### [SET OF TASKS]
A – In the letters to the editor, what speed limit did the sign posted on the runway state?
B – List every person named in the letters to the editor.
C – Please carry the letters to the editor forward from their final sentence.

Prosecutor handled Aiwohi case justly

Kudos to Deputy Prosecuting Attorney Glenn Kim for his logical, straightforward approach in handling the Tayshea Aiwohi case ("Mom accused in son's death to plead no contest in deal," June 18). He accomplished his stated goals and also, as he pointed out, set up a deterrent for others who may be faced with similar problems. He did not impede future mothers-to-be from seeking the help they need; at the same time, he made the point that this behavior cannot be excused, and it is up to the individual to get help.

Props to Judge Michael Towne on his acceptance of the plea and good luck to Aiwohi and her family.

Kerry D. Lewis

Tern articles bring back memories

A former shipmate of mine sent me the series of articles on June 3 by Susan Scott titled "Tern Island: Noah's Ark of the Hawaiian Isles." Scott certainly caught the flavor and excitement of Tern Island and brought back a flood of memories of the uniquely friendly wildlife -- well, mostly friendly anyway -- and thoughts about the role the island played in the early days of the space race with the Russians.

In the early 1960s, our Liberty ship paid a series of visits to Tern, placing what was essentially a mini-listening post at one end of the island's runway. The resident Coast Guard contingent played host to a small Navy detachment manning the post.

The Coasties were an eccentric lot. The Navy used a truck to haul scientific equipment from the watercraft landing on the west end of the island to the listening post on the east end, a distance of some 4,000 feet. Shortly after the Navy arrived, a sign was posted on the runway stating that the speed limit was 5 mph.

The speed limit was broken immediately and a citation was issued by the Coast Guard commanding officer. I understand that it took some high-level discussions to resolve that issue. Matters weren't improved by the decision of the commander to run the island on San Francisco time because that was where his family lived. Eventually, everything worked out and the mission was accomplished, uh, harmoniously.

I've often wondered how and why the island group was named French Frigate Shoals. Here is a guess: One safe anchorage for large vessels is near a large structure (island) to the south of Tern Island. The structure is covered with white guano shading to grey and is called on charts "La Perouse Pinnacle." At dawn, with haze on the water, La Perouse Pinnacle is a French Frigate. It is so real one expects to hear cannon fire.

### [INFORMATION SUPPLIED]
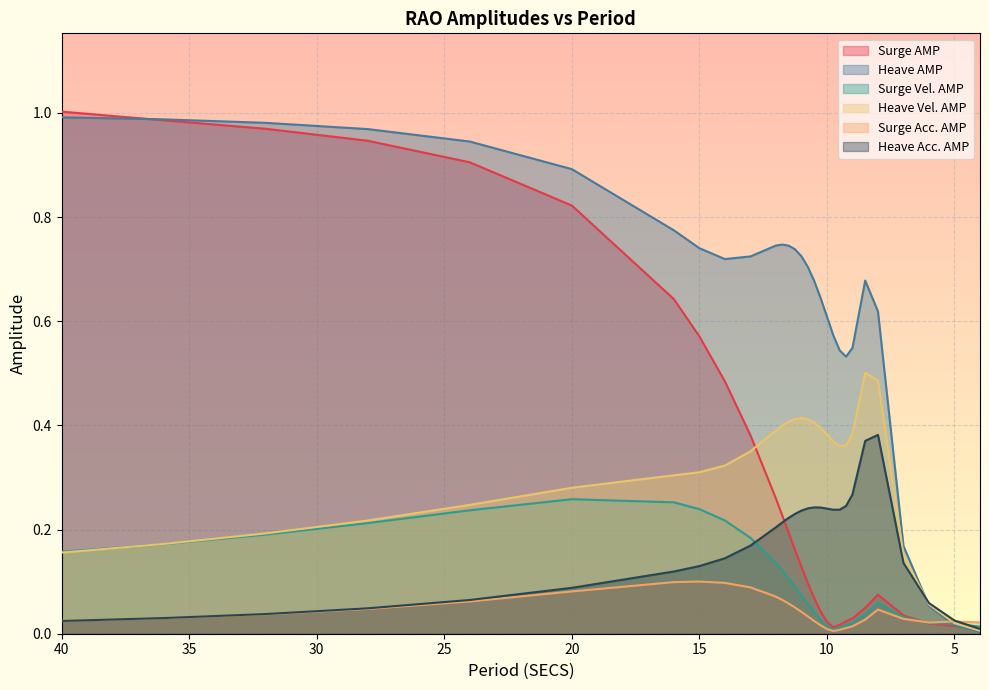

True or false: Heave Vel. AMP has a value of 0.4 at 12.

True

### [RESULTS BY TASK]
A – 5 mph

B – Glenn Kim, Tayshea Aiwohi, Michael Towne, Kerry D. Lewis, Susan Scott

C –
Harris R. Renninger
McLean, Va.

Varied, caring group help kids learn to read

This is a heartfelt thank you to a great bunch of people. I am an AmericaCorps VISTA (Volunteer in Service to America, which is the domestic sister organization to the Peace Corps) serving in Jefferson Elementary School as coordinator and trainer of volunteer reading tutors. These tutors meet twice a week for about an hour to tutor students in grades K-3 who are having trouble on their road to independent reading.

We have a varied group of people who range from a home-schooled senior, a Kaimuki High senior, university students, folks from other lands, retired folks who live part-time or year-round in Hawaii, and so on. They bring a great deal of enthusiasm and dedication to the students. They form a special bond with the kids and are highly regarded by the kids' teachers. Some of them have tutored at Jefferson before. They've also been mentors to me as I put my first program together.

Mahalo, my friends. Please know how much you mean to the kids, the school and me, and that your efforts are having a lasting effect on your community.

See you in the fall!

Toni Todino

Let's put our trash on a slow boat to wherever

Fred Gartley (Letters, June 17) doesn't seem to know a great idea when he sees one. Shipping our trash to the mainland is one of the best ideas I've heard in a while.

We on Oahu have very little open space, and we certainly don't want to spoil any more land for another landfill. Just ask the people around here or in Waianae what they think of keeping our trash close to home.

City Councilman Mike Gabbard should be commended for paying his way to visit landfills on the mainland and doing the necessary research to come up with a proposal that seems to be both economically feasible and environmentally sound.

I for one hope we send our trash on its merry way as soon as possible. Alaska sends its trash to the huge landfill in the desert of Eastern Washington. If the landfill there has more room and it's environmentally safe, why not send our trash there?

Paul Dunlap

CPS needs reforms, not more workers

Nora Nomura, the field service officer of Hawaii Government Employees Association, says in her June 14 letter that Child Protective Service workers are overloaded with work, and more workers are needed.

Why is it that state auditor Marion Higa in her report stated that the CPS has inconsistent enforcement, poor decision-making, inadequate service plans and poor money management in certain areas?

Some CPS caseworkers' overload is self-induced. Many service plans are implemented even if the parents don't need it. Some caseworkers will produce false reports and allegations in court to justify their actions.

In 2003, Rep. Michael Kahikina conducted a statewide study of CPS. There was countless testimony by parents whose rights were violated by CPS. It reminds me of the Gestapo tactics. Department of Human Services director Lillian Koller spoke against the bill for more funding. She even said CPS was wrong in certain areas. CPS officials need to admit they were wrong. CPS doesn't need more workers, it needs to clean up its act.

Harold Hong

Trees' infestation threatens weaving art

I found your June 22 article "Bugs attack hala trees on Maui" to be most informative and of great interest to those of us who practice the art of lauhala weaving.

Weaving has enjoyed a resurgence of sorts in recent years due to the efforts of master lauhala weavers such as Aunty Gladys Grace of Honolulu and Aunty Elizabeth Lee of Kona. Devastation of our lauhala trees would deliver a blow to these and other kumu who unselfishly share their knowledge and passion for lauhala with younger generations. It is through their efforts that this once-dying Hawaiian cultural art is enjoying its renaissance.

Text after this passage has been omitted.